• Required work:
Turn the material below into a JSON list of strings with one string per line, skipping blank lines. Leave the pictures out of the answer.

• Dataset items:
──────────
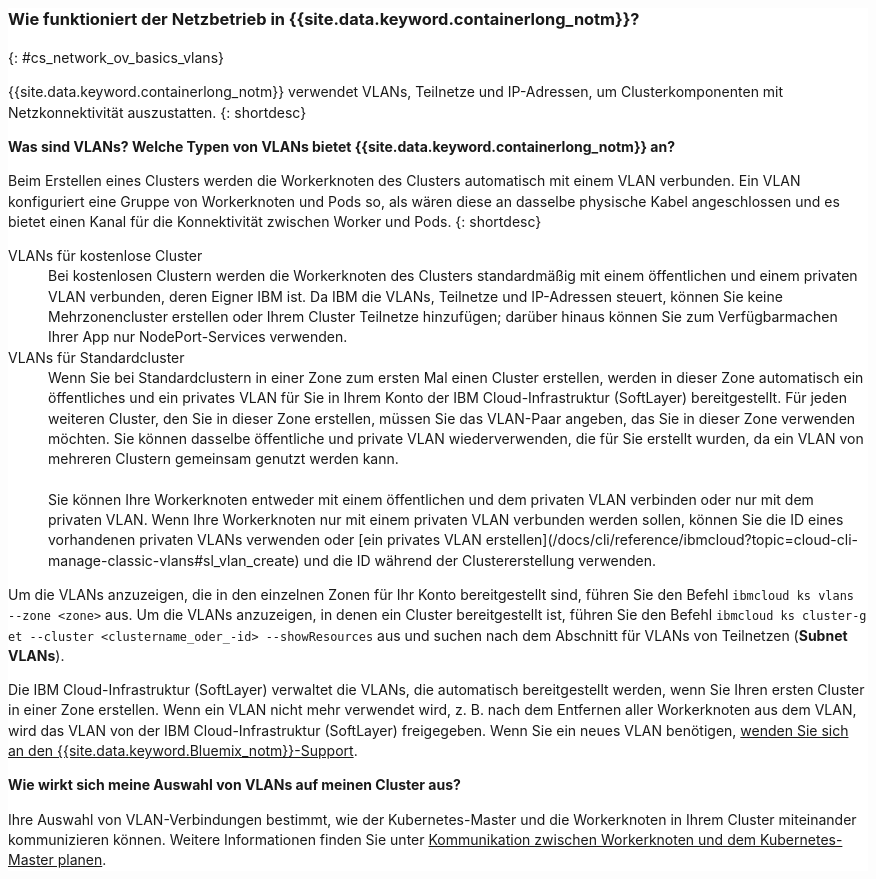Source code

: ### Wie funktioniert der Netzbetrieb in {{site.data.keyword.containerlong_notm}}?
{: #cs_network_ov_basics_vlans}

{{site.data.keyword.containerlong_notm}} verwendet VLANs, Teilnetze und IP-Adressen, um Clusterkomponenten mit Netzkonnektivität auszustatten.
{: shortdesc}

**Was sind VLANs? Welche Typen von VLANs bietet {{site.data.keyword.containerlong_notm}} an?**</br>

Beim Erstellen eines Clusters werden die Workerknoten des Clusters automatisch mit einem VLAN verbunden. Ein VLAN konfiguriert eine Gruppe von Workerknoten und Pods so, als wären diese an dasselbe physische Kabel angeschlossen und es bietet einen Kanal für die Konnektivität zwischen Worker und Pods.
{: shortdesc}

<dl>
<dt>VLANs für kostenlose Cluster</dt>
<dd>Bei kostenlosen Clustern werden die Workerknoten des Clusters standardmäßig mit einem öffentlichen und einem privaten VLAN verbunden, deren Eigner IBM ist. Da IBM die VLANs, Teilnetze und IP-Adressen steuert, können Sie keine Mehrzonencluster erstellen oder Ihrem Cluster Teilnetze hinzufügen; darüber hinaus können Sie zum Verfügbarmachen Ihrer App nur NodePort-Services verwenden.</dd>
<dt>VLANs für Standardcluster</dt>
<dd>Wenn Sie bei Standardclustern in einer Zone zum ersten Mal einen Cluster erstellen, werden in dieser Zone automatisch ein öffentliches und ein privates VLAN für Sie in Ihrem Konto der IBM Cloud-Infrastruktur (SoftLayer) bereitgestellt. Für jeden weiteren Cluster, den Sie in dieser Zone erstellen, müssen Sie das VLAN-Paar angeben, das Sie in dieser Zone verwenden möchten. Sie können dasselbe öffentliche und private VLAN wiederverwenden, die für Sie erstellt wurden, da ein VLAN von mehreren Clustern gemeinsam genutzt werden kann.</br>
</br>Sie können Ihre Workerknoten entweder mit einem öffentlichen und dem privaten VLAN verbinden oder nur mit dem privaten VLAN. Wenn Ihre Workerknoten nur mit einem privaten VLAN verbunden werden sollen, können Sie die ID eines vorhandenen privaten VLANs verwenden oder [ein privates VLAN erstellen](/docs/cli/reference/ibmcloud?topic=cloud-cli-manage-classic-vlans#sl_vlan_create) und die ID während der Clustererstellung verwenden.</dd></dl>

Um die VLANs anzuzeigen, die in den einzelnen Zonen für Ihr Konto bereitgestellt sind, führen Sie den Befehl `ibmcloud ks vlans --zone <zone>` aus. Um die VLANs anzuzeigen, in denen ein Cluster bereitgestellt ist, führen Sie den Befehl `ibmcloud ks cluster-get --cluster <clustername_oder_-id> --showResources` aus und suchen nach dem Abschnitt für VLANs von Teilnetzen (**Subnet VLANs**).

Die IBM Cloud-Infrastruktur (SoftLayer) verwaltet die VLANs, die automatisch bereitgestellt werden, wenn Sie Ihren ersten Cluster in einer Zone erstellen. Wenn ein VLAN nicht mehr verwendet wird, z. B. nach dem Entfernen aller Workerknoten aus dem VLAN, wird das VLAN von der IBM Cloud-Infrastruktur (SoftLayer) freigegeben. Wenn Sie ein neues VLAN benötigen, [wenden Sie sich an den {{site.data.keyword.Bluemix_notm}}-Support](/docs/infrastructure/vlans?topic=vlans-ordering-premium-vlans#ordering-premium-vlans).

**Wie wirkt sich meine Auswahl von VLANs auf meinen Cluster aus?**</br>

Ihre Auswahl von VLAN-Verbindungen bestimmt, wie der Kubernetes-Master und die Workerknoten in Ihrem Cluster miteinander kommunizieren können. Weitere Informationen finden Sie unter [Kommunikation zwischen Workerknoten und dem Kubernetes-Master planen](/docs/containers?topic=containers-cs_network_ov#cs_network_ov_master).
──────────
• Response below:
[
  "Source code",
  ": ### Wie funktioniert der Netzbetrieb in {{site.data.keyword.containerlong_notm}}?",
  "{: #cs_network_ov_basics_vlans}",
  "{{site.data.keyword.containerlong_notm}} verwendet VLANs, Teilnetze und IP-Adressen, um Clusterkomponenten mit Netzkonnektivität auszustatten.",
  "{: shortdesc}",
  "**Was sind VLANs? Welche Typen von VLANs bietet {{site.data.keyword.containerlong_notm}} an?**</br>",
  "Beim Erstellen eines Clusters werden die Workerknoten des Clusters automatisch mit einem VLAN verbunden. Ein VLAN konfiguriert eine Gruppe von Workerknoten und Pods so, als wären diese an dasselbe physische Kabel angeschlossen und es bietet einen Kanal für die Konnektivität zwischen Worker und Pods.",
  "{: shortdesc}",
  "<dl>",
  "<dt>VLANs für kostenlose Cluster</dt>",
  "<dd>Bei kostenlosen Clustern werden die Workerknoten des Clusters standardmäßig mit einem öffentlichen und einem privaten VLAN verbunden, deren Eigner IBM ist. Da IBM die VLANs, Teilnetze und IP-Adressen steuert, können Sie keine Mehrzonencluster erstellen oder Ihrem Cluster Teilnetze hinzufügen; darüber hinaus können Sie zum Verfügbarmachen Ihrer App nur NodePort-Services verwenden.</dd>",
  "<dt>VLANs für Standardcluster</dt>",
  "<dd>Wenn Sie bei Standardclustern in einer Zone zum ersten Mal einen Cluster erstellen, werden in dieser Zone automatisch ein öffentliches und ein privates VLAN für Sie in Ihrem Konto der IBM Cloud-Infrastruktur (SoftLayer) bereitgestellt. Für jeden weiteren Cluster, den Sie in dieser Zone erstellen, müssen Sie das VLAN-Paar angeben, das Sie in dieser Zone verwenden möchten. Sie können dasselbe öffentliche und private VLAN wiederverwenden, die für Sie erstellt wurden, da ein VLAN von mehreren Clustern gemeinsam genutzt werden kann.</br>",
  "</br>Sie können Ihre Workerknoten entweder mit einem öffentlichen und dem privaten VLAN verbinden oder nur mit dem privaten VLAN. Wenn Ihre Workerknoten nur mit einem privaten VLAN verbunden werden sollen, können Sie die ID eines vorhandenen privaten VLANs verwenden oder [ein privates VLAN erstellen](/docs/cli/reference/ibmcloud?topic=cloud-cli-manage-classic-vlans#sl_vlan_create) und die ID während der Clustererstellung verwenden.</dd></dl>",
  "Um die VLANs anzuzeigen, die in den einzelnen Zonen für Ihr Konto bereitgestellt sind, führen Sie den Befehl `ibmcloud ks vlans --zone <zone>` aus. Um die VLANs anzuzeigen, in denen ein Cluster bereitgestellt ist, führen Sie den Befehl `ibmcloud ks cluster-get --cluster <clustername_oder_-id> --showResources` aus und suchen nach dem Abschnitt für VLANs von Teilnetzen (**Subnet VLANs**).",
  "Die IBM Cloud-Infrastruktur (SoftLayer) verwaltet die VLANs, die automatisch bereitgestellt werden, wenn Sie Ihren ersten Cluster in einer Zone erstellen. Wenn ein VLAN nicht mehr verwendet wird, z. B. nach dem Entfernen aller Workerknoten aus dem VLAN, wird das VLAN von der IBM Cloud-Infrastruktur (SoftLayer) freigegeben. Wenn Sie ein neues VLAN benötigen, [wenden Sie sich an den {{site.data.keyword.Bluemix_notm}}-Support](/docs/infrastructure/vlans?topic=vlans-ordering-premium-vlans#ordering-premium-vlans).",
  "**Wie wirkt sich meine Auswahl von VLANs auf meinen Cluster aus?**</br>",
  "Ihre Auswahl von VLAN-Verbindungen bestimmt, wie der Kubernetes-Master und die Workerknoten in Ihrem Cluster miteinander kommunizieren können. Weitere Informationen finden Sie unter [Kommunikation zwischen Workerknoten und dem Kubernetes-Master planen](/docs/containers?topic=containers-cs_network_ov#cs_network_ov_master)."
]